The Gutenberg parallel has a second half, though. The press democratized access to knowledge — it did not eliminate the value of judgment. Scholars who could interpret what was written, contextualize it, and apply it to novel problems became more valuable, not less. The commodity was the text; the premium was the reading.

The same split is emerging now. A 2023 Harvard Business School study — run with 758 BCG consultants — found that AI meaningfully improved performance on tasks within its capabilities, but consultants using AI on tasks outside that range were 19% less likely to produce the correct answer than those working without it. The researchers called this the “jagged technological frontier”: AI is not uniformly capable, and the boundary between what it handles well and what it handles badly is the crucial variable.

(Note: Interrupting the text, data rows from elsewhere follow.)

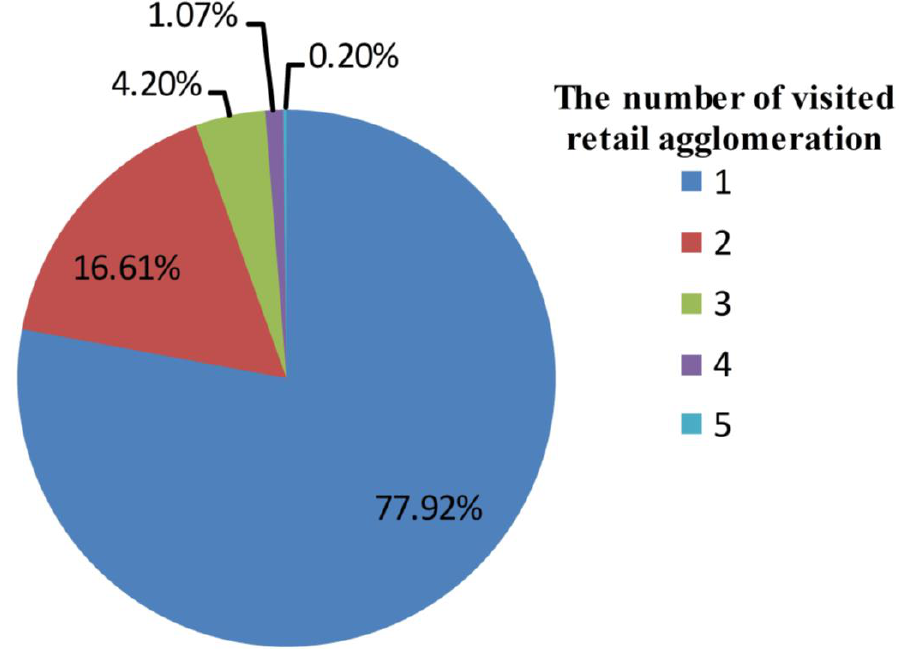
Figure 4. The visited agglomerations for 87,215 Sina Weibo users.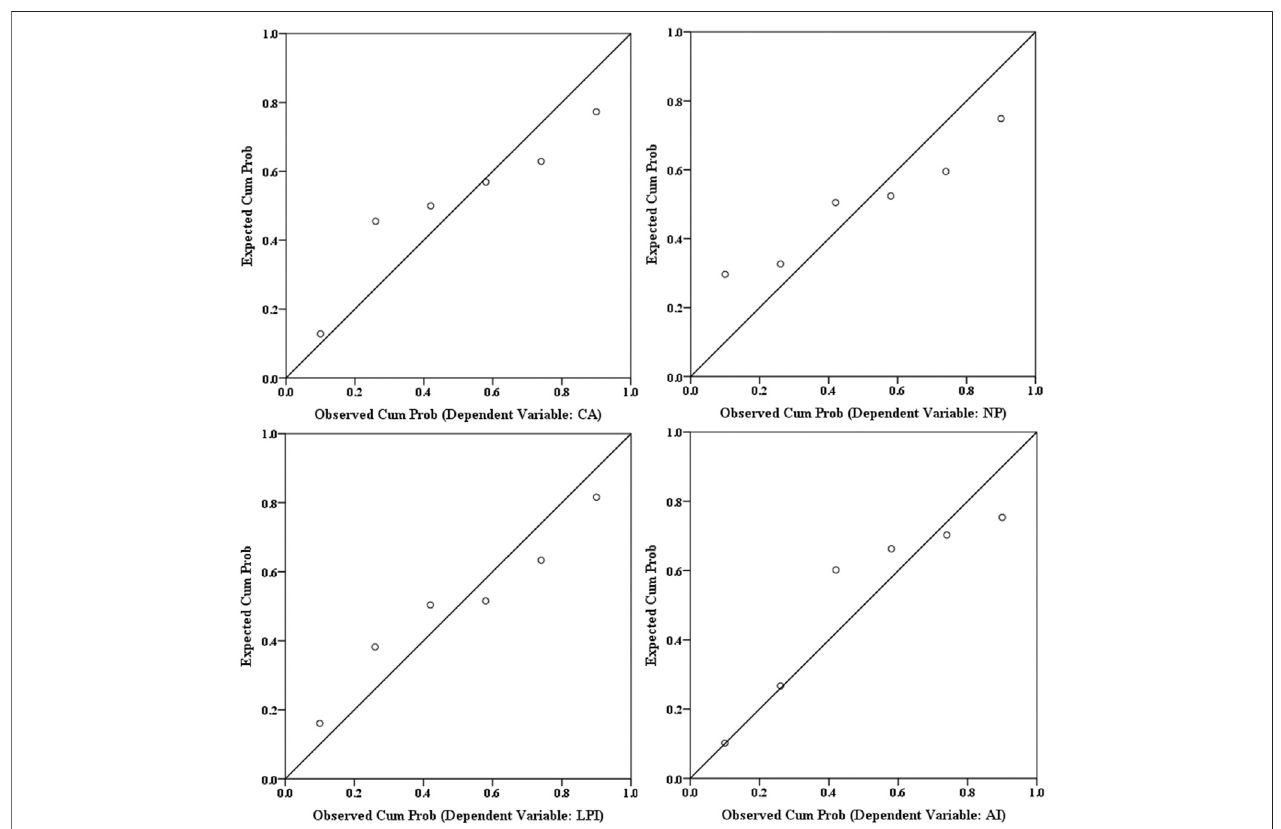
FIGURE 6 | The normal probability plots of regression standardized residuals of optimal GLMs.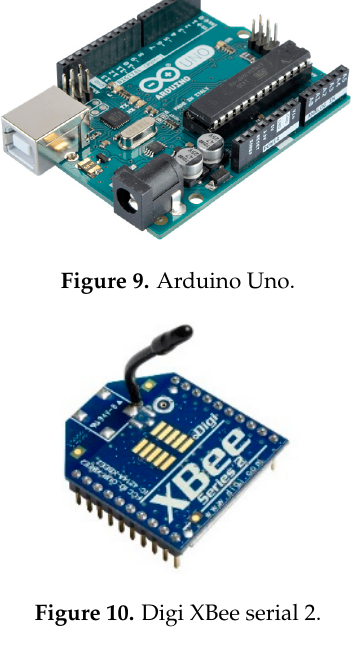
Figure 11. The indoor monitoring device.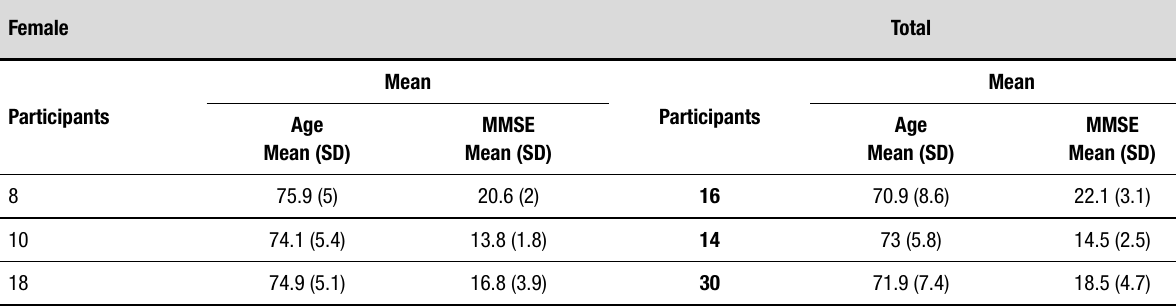
MMSE: Mini-Mental Status Examination; SD: standard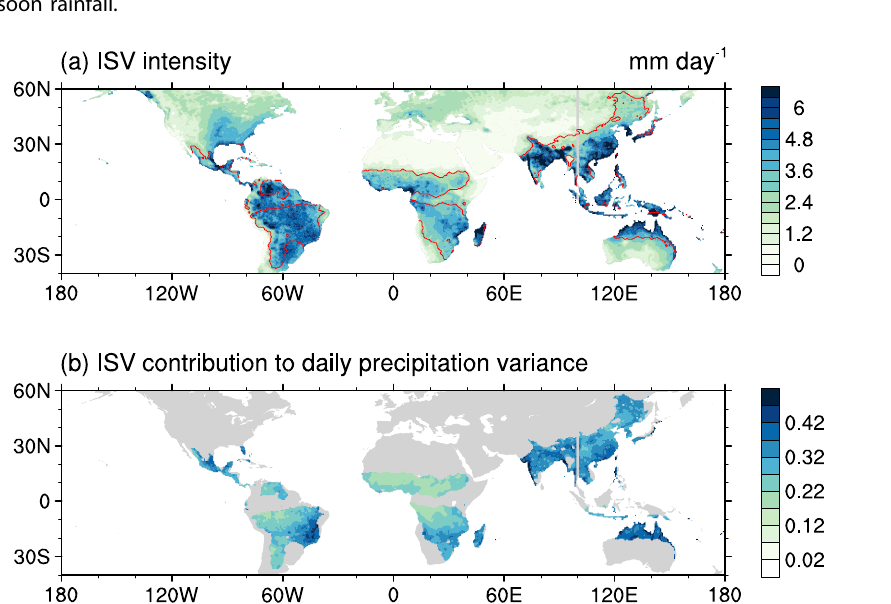
Fig. 1 Climatological ISV activity in monsoon seasons during 1979 – 2018. a is summer (MJJAS for NH and NDJFM for SH) ISV intensity (mm day − 1 ) de fi ned by the standard deviation of 8 – 70-day bandpass- fi ltered precipitation anomalies. The global land monsoon regions are outlined by red lines, and the East Asian (EA) and South Asian (SA) regions are separated by the gray line. A monsoon region is de fi ned as the region where the local summer-minus-winter precipitation exceeds 300 mm, and the summer precipitation exceeds 55% of the annual total 103 . b shows the 8 – 70-day ISV variance contribution to the total daily precipitation variance. The contribution is calculated by the ratio of the averaged power spectrum in the intraseasonal band to the total power. The area-conserving format is used in which the variance is proportional to the area of the logarithm of frequency versus power times frequency.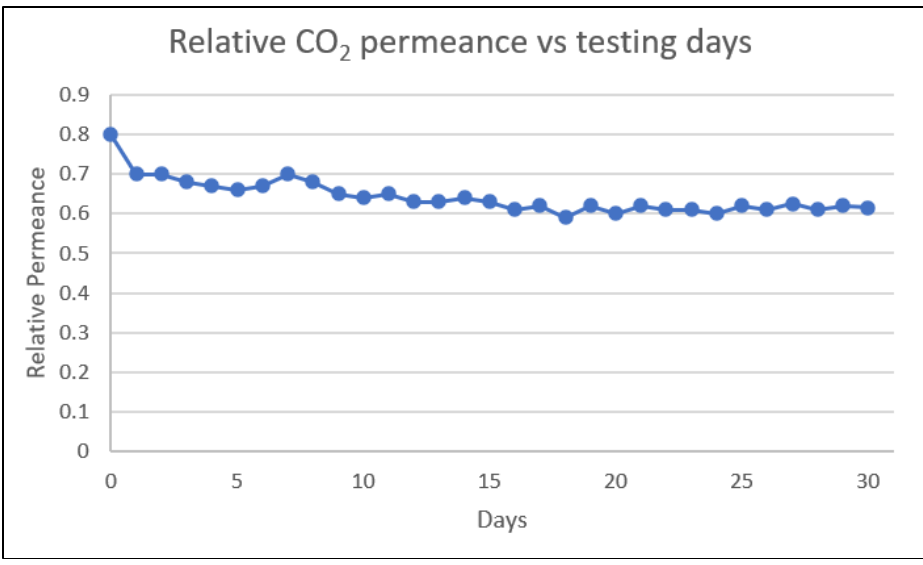
Figure 10. Relative CO 2 permeance vs. testing days trend showing the membrane stability.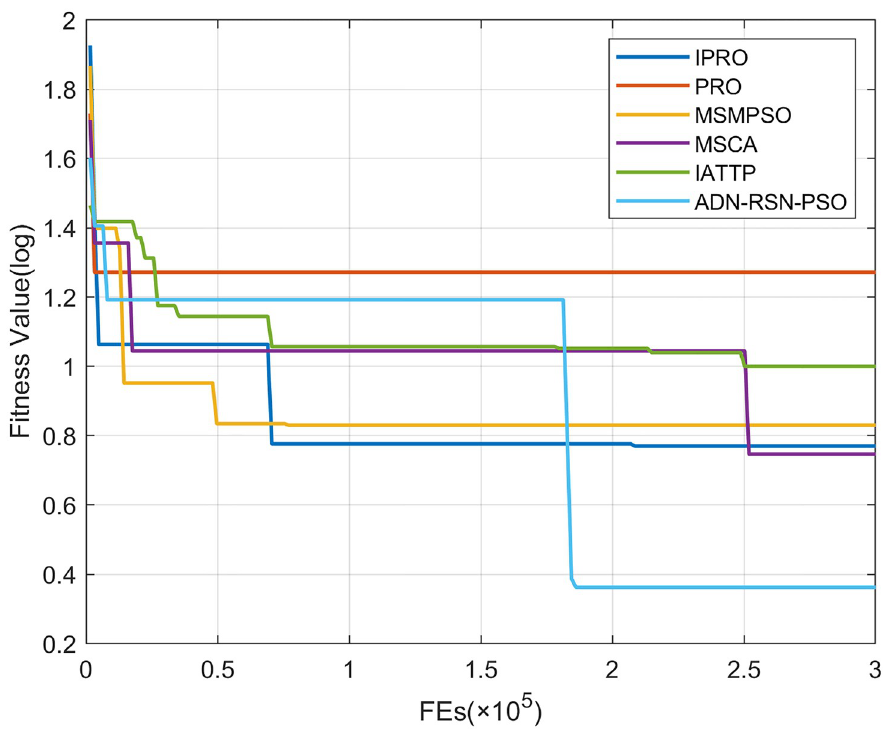
Fig 16. Convergence curves on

That edge — recognizing when the output is confidently wrong, understanding what a client actually needs, anticipating the case the model could not foresee — is where value concentrates. That final judgment call is where expertise goes, not away.

Intelligence has been commoditized. The question worth sitting with is what that does to the price of wisdom.

The Gutenberg Press took more than a century to reshape the world it entered. The outcomes were not uniformly good. The same technology that enabled the Scientific Revolution also fueled religious wars; the press that spread literacy also spread propaganda. Democratization of a tool does not determine how the tool gets used.

The same ambiguity is present now. Lower barriers cut in every direction — for the skilled and the unskilled, for the well-intentioned and otherwise. We appear to be somewhere in that first chapter, with the ledger still open. The analogy is useful precisely because it does not tell us where this ends.